* **Task to carry out**: Take the part of the rows that opens with the line containing "name author: (Desv. ex Ham.) Hitchc. & Chase" and closes with the line containing "genus: Taenitis". Reproduce those lines alone, swapping "collector number" for "collection number" wherever it occurs and leaving everything else unchanged.

* **Extracted records**:
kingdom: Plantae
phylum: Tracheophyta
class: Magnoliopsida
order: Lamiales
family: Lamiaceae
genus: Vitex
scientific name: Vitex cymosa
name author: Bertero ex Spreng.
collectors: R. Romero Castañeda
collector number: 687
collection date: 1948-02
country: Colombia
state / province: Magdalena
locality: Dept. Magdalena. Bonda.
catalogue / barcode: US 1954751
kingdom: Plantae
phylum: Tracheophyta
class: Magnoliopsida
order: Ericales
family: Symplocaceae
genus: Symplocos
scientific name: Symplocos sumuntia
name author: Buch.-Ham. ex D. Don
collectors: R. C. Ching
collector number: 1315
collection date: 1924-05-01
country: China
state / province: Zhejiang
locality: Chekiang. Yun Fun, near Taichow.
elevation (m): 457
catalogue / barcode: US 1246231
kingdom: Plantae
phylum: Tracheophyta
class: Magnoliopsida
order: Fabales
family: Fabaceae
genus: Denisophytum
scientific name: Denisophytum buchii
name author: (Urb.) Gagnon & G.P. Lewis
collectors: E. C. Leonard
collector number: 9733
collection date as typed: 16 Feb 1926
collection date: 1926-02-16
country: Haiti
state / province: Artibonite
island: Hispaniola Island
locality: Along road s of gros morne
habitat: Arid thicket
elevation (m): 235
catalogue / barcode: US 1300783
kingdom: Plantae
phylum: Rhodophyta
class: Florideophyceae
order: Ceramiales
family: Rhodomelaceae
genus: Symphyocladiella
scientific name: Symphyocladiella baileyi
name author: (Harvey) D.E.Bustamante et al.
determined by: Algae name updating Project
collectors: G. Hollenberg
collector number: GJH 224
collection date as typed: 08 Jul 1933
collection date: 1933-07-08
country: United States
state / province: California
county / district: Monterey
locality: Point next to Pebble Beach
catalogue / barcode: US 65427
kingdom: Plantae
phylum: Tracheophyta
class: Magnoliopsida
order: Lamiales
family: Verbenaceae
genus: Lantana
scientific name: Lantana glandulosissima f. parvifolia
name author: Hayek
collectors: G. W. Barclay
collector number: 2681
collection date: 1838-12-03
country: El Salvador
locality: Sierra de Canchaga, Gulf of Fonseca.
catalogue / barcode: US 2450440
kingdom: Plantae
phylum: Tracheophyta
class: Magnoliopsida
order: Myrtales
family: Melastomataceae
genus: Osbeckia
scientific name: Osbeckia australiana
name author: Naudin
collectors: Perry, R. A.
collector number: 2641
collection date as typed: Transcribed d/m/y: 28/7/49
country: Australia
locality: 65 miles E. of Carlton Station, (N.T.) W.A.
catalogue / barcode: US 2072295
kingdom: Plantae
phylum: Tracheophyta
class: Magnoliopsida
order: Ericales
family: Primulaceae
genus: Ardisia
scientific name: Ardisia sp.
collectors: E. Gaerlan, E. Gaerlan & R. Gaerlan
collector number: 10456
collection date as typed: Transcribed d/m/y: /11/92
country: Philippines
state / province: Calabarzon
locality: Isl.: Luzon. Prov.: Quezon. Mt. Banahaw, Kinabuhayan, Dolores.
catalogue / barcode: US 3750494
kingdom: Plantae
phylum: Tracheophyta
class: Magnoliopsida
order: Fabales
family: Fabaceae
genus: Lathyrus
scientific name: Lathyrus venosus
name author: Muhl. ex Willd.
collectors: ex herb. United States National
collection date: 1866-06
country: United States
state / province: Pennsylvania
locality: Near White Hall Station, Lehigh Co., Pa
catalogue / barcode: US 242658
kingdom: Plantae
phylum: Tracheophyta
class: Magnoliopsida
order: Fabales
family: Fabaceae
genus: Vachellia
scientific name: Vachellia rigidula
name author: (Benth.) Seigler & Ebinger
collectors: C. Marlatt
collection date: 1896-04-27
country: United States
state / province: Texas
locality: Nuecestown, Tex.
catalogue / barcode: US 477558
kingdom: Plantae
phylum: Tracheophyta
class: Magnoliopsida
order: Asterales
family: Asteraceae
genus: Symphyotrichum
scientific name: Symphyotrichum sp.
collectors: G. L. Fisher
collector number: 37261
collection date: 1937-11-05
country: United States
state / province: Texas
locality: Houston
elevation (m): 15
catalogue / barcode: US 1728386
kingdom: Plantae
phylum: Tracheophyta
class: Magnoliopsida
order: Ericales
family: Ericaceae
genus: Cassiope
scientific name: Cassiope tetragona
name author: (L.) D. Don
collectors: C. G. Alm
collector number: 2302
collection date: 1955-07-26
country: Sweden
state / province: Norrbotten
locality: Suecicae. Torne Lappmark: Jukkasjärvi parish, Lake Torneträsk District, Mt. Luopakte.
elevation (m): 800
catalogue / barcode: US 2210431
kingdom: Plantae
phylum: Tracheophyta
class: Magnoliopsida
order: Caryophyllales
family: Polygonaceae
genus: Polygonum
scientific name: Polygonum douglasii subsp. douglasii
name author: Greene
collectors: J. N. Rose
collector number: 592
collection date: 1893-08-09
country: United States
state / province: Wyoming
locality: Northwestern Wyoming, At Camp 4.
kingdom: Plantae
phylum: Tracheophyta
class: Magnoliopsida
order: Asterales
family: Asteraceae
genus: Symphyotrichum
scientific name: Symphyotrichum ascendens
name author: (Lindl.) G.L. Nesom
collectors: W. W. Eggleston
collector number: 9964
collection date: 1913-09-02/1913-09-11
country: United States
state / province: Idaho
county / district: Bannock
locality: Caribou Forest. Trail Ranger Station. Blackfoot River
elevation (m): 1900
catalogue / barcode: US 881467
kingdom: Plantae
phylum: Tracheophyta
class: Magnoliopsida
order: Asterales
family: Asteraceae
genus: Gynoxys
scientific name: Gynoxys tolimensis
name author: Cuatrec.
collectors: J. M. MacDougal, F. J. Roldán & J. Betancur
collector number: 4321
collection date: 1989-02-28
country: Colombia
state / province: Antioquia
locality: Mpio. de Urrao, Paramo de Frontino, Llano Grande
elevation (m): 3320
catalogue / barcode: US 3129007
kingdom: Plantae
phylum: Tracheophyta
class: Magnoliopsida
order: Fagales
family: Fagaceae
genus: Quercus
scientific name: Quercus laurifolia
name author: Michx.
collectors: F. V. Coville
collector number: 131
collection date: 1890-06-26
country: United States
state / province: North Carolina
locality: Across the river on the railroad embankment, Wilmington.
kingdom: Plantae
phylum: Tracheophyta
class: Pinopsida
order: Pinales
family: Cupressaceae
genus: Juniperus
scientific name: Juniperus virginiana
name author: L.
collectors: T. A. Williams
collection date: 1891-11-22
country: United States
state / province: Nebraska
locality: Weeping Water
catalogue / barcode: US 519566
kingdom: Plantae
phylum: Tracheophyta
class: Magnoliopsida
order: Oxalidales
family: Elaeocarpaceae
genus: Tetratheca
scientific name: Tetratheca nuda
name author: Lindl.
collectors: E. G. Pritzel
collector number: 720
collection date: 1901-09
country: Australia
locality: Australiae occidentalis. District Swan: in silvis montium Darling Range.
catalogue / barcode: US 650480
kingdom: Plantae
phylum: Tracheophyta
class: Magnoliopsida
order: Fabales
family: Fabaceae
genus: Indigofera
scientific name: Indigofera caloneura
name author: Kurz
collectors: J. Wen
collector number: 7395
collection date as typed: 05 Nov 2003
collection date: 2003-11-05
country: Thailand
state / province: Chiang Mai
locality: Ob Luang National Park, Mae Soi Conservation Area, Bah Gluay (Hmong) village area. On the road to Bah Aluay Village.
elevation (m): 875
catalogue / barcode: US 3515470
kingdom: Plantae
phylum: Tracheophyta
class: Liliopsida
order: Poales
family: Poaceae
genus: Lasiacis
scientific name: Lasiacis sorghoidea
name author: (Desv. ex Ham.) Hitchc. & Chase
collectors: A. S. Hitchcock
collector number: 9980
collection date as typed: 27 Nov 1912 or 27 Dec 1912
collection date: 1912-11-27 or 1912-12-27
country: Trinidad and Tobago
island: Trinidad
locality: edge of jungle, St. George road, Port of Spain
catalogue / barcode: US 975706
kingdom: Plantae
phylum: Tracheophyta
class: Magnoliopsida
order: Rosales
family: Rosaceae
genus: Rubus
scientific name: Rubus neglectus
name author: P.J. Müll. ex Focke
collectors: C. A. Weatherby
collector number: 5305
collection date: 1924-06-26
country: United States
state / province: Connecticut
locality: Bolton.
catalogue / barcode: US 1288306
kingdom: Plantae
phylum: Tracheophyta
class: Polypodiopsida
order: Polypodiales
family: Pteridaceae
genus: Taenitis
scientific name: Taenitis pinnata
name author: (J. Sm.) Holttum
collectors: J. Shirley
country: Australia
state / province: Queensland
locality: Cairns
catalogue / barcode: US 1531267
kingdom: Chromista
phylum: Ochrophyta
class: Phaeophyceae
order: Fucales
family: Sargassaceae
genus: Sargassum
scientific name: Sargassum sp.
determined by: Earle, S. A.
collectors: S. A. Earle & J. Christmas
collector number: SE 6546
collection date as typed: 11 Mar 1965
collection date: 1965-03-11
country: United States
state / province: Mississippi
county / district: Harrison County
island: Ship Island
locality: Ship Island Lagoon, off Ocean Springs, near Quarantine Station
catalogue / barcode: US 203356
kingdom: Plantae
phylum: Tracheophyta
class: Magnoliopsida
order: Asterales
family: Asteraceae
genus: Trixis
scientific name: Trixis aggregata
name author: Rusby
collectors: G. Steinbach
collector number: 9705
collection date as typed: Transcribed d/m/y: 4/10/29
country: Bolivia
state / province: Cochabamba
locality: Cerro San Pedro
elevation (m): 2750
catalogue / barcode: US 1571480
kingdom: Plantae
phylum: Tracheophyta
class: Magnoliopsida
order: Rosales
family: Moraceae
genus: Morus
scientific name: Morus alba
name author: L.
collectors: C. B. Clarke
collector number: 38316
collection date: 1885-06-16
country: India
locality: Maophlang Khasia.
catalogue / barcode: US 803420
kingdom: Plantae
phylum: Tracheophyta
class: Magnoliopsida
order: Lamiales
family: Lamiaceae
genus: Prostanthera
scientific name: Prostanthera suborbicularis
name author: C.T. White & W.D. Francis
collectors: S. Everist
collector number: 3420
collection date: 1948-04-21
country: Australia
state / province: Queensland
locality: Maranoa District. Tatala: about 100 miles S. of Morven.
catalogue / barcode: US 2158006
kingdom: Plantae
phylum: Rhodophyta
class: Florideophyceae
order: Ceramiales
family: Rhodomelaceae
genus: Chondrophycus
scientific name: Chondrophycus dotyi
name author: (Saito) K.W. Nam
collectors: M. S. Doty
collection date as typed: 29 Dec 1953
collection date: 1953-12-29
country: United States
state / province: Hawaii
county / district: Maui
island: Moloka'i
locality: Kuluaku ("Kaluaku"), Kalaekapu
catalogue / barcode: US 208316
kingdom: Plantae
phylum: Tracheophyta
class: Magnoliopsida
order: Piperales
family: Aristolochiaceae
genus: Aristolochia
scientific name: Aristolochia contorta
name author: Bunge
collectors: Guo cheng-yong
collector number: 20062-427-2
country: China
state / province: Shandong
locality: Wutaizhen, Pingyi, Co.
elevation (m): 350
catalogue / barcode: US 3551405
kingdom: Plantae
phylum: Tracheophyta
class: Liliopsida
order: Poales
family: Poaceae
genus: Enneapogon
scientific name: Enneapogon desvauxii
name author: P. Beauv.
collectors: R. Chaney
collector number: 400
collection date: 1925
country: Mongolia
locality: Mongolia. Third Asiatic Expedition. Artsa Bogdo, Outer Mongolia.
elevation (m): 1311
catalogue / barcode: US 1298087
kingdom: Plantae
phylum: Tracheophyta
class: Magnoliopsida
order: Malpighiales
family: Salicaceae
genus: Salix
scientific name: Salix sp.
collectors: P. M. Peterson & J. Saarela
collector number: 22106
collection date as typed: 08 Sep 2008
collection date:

* **Output for this exercise**:
name author: (Desv. ex Ham.) Hitchc. & Chase
collectors: A. S. Hitchcock
collection number: 9980
collection date as typed: 27 Nov 1912 or 27 Dec 1912
collection date: 1912-11-27 or 1912-12-27
country: Trinidad and Tobago
island: Trinidad
locality: edge of jungle, St. George road, Port of Spain
catalogue / barcode: US 975706
kingdom: Plantae
phylum: Tracheophyta
class: Magnoliopsida
order: Rosales
family: Rosaceae
genus: Rubus
scientific name: Rubus neglectus
name author: P.J. Müll. ex Focke
collectors: C. A. Weatherby
collection number: 5305
collection date: 1924-06-26
country: United States
state / province: Connecticut
locality: Bolton.
catalogue / barcode: US 1288306
kingdom: Plantae
phylum: Tracheophyta
class: Polypodiopsida
order: Polypodiales
family: Pteridaceae
genus: Taenitis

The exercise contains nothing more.